Elsewhere, Matthew -- who really hasn't done anything of note up to this point -- is giving Daniel a pep talk. Yeah, way to pick your ally, there, Matt. Among other things, it's the most generic pep talk in history. It's all about how people are "jockeying for position" and how there's still "momentum" and Daniel shouldn't worry, but should just play it by ear. I have a feeling Matthew found this speech on a version of Who Moved My Cheese? that's abridged to fit on a sticker for the sun visor on your car. Next up, they start speaking Chinese. No, really. Matthew was born in Hong Kong and speaks Mandarin Cantonese, as does Daniel, so they talk, and of course this creates an instant bond between them. The bond isn't harmed by the fact that Matthew throws in a few English words like "position" and "firm." Given the prominence of those two particular words, it's surprising to note that the talk is strictly G-rated. Okay, the text is G-rated. As for the subtext, you'll have to leave that to be deconstructed at a symposium conducted by the faculty of the University of HoYay!, of which I am not a member. Daniel talks about how much he digs Matthew.
And now, birds of death loom over the proceedings. Well, they might just be birds of flapping and fish-eating, but that isn't nearly so filled with portent. And I prefer to maximize the portent.

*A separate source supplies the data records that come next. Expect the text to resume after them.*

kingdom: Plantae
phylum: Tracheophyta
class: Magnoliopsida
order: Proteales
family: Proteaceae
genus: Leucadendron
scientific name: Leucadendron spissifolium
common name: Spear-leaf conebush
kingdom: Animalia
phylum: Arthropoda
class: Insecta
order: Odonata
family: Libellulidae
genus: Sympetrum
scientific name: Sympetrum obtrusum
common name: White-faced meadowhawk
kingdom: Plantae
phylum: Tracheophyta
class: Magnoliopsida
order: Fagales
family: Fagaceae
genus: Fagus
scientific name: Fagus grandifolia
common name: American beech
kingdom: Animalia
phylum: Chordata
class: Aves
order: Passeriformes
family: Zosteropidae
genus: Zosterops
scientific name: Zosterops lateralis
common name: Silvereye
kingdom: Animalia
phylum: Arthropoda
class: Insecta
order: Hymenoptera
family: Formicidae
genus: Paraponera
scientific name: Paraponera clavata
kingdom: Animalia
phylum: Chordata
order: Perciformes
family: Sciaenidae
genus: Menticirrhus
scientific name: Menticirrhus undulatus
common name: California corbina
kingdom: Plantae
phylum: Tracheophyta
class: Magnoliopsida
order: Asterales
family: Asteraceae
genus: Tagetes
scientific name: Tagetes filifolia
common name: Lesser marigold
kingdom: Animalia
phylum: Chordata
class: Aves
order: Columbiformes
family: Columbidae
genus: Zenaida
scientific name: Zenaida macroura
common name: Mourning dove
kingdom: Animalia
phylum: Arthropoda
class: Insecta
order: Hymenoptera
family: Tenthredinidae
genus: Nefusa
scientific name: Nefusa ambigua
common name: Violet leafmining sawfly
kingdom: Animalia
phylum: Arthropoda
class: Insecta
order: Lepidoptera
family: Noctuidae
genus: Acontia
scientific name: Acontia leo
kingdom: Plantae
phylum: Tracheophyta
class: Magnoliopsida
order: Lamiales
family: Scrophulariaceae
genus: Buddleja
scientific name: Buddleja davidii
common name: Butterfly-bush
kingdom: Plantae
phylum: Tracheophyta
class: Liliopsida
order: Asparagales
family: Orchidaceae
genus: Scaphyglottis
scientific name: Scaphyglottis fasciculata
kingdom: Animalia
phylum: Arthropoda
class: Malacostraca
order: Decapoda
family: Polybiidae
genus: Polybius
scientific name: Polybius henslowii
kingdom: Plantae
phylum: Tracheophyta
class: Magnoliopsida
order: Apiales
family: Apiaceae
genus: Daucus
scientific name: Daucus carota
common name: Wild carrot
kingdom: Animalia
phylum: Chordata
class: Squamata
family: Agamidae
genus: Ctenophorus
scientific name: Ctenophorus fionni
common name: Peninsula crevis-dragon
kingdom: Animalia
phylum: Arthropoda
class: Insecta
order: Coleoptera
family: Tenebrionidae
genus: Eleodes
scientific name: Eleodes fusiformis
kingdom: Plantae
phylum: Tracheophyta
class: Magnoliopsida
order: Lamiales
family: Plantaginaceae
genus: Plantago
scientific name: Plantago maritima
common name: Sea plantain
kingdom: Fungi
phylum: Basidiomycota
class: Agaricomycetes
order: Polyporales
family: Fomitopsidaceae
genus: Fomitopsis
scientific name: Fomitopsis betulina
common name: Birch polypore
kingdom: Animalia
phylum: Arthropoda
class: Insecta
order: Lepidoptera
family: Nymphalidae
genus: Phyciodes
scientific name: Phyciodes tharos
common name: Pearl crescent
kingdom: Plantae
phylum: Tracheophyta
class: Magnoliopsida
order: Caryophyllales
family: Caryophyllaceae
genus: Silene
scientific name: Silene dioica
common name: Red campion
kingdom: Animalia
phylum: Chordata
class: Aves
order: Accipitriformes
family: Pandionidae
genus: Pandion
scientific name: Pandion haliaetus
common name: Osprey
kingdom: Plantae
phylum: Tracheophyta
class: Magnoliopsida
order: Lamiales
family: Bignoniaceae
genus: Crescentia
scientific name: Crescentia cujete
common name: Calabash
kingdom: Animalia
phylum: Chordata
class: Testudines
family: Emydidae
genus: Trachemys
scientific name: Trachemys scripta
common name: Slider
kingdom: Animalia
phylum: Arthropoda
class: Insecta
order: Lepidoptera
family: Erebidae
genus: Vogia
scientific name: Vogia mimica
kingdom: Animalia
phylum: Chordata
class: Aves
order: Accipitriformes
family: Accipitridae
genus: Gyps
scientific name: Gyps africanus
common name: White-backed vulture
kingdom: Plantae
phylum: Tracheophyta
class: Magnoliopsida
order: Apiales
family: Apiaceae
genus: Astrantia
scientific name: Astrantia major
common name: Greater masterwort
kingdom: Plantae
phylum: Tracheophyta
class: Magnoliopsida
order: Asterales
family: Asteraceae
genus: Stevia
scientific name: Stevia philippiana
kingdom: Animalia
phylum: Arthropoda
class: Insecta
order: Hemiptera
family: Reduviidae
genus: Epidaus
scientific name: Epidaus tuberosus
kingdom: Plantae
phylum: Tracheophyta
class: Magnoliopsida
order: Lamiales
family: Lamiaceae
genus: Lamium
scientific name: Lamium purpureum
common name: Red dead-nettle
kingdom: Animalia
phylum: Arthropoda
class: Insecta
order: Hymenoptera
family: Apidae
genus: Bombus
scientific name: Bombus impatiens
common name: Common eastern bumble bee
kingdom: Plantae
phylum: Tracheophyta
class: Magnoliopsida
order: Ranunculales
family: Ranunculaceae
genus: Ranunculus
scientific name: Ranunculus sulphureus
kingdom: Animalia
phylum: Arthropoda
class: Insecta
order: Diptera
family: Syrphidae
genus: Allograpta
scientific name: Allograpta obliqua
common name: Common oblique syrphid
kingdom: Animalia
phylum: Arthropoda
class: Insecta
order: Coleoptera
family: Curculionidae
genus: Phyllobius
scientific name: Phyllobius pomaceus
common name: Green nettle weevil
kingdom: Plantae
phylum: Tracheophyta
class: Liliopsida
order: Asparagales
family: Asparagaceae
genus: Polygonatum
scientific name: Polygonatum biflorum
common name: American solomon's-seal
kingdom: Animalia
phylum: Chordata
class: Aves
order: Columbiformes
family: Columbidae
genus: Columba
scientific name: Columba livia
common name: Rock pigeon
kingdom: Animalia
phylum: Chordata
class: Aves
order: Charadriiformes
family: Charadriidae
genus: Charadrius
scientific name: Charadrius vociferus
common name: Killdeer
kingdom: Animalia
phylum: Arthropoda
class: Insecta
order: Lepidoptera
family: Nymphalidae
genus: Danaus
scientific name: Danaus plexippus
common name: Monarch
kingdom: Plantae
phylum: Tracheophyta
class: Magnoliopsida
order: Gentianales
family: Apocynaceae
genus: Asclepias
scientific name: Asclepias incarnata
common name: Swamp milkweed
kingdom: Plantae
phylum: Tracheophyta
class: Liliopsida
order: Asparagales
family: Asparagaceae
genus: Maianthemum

Over at Jaburu, the place is a mess. There are so many insects buzzing around that it looks like what always happens right after my Sims have lunch. It's not easy to make this much of a mess when you have practically no stuff to speak of, so the tribe is to be congratulated for its ingenuity, I guess. Jeanne notes in an interview -- somewhat redundantly in the face of the bugs and rotting food -- that hygiene-wise, they're definitely not cutting it right now. Among other things, failure to thoroughly clean out last night's dinner pot has led to a nasty infestation of wasps this morning. Shawna claims to be allergic to bees and tries to trap them in the pot with the lid, but because the lid doesn't close tight, the wasps immediately swarm out. Since Shawna doesn't get stung, puff up like a balloon, and die of anaphylactic shock, that's kind of funny. Elsewhere in the world of many-legged critters, Deena finishes off an invading tarantula. Jenna wonders aloud why the insects are so interested in their food. I'm sorry, is she serious? Why do they want food? They want food so they can live, you moron. Hasn't she ever been to a picnic? Worst of all (it seems to me), they've somehow let the mantioc flour grow mold, so they have to throw a bunch of it away. It makes me wonder if somebody didn't close the barrel and it got rained on at some point, because I don't think dry flour would grow that much mold in this period of time.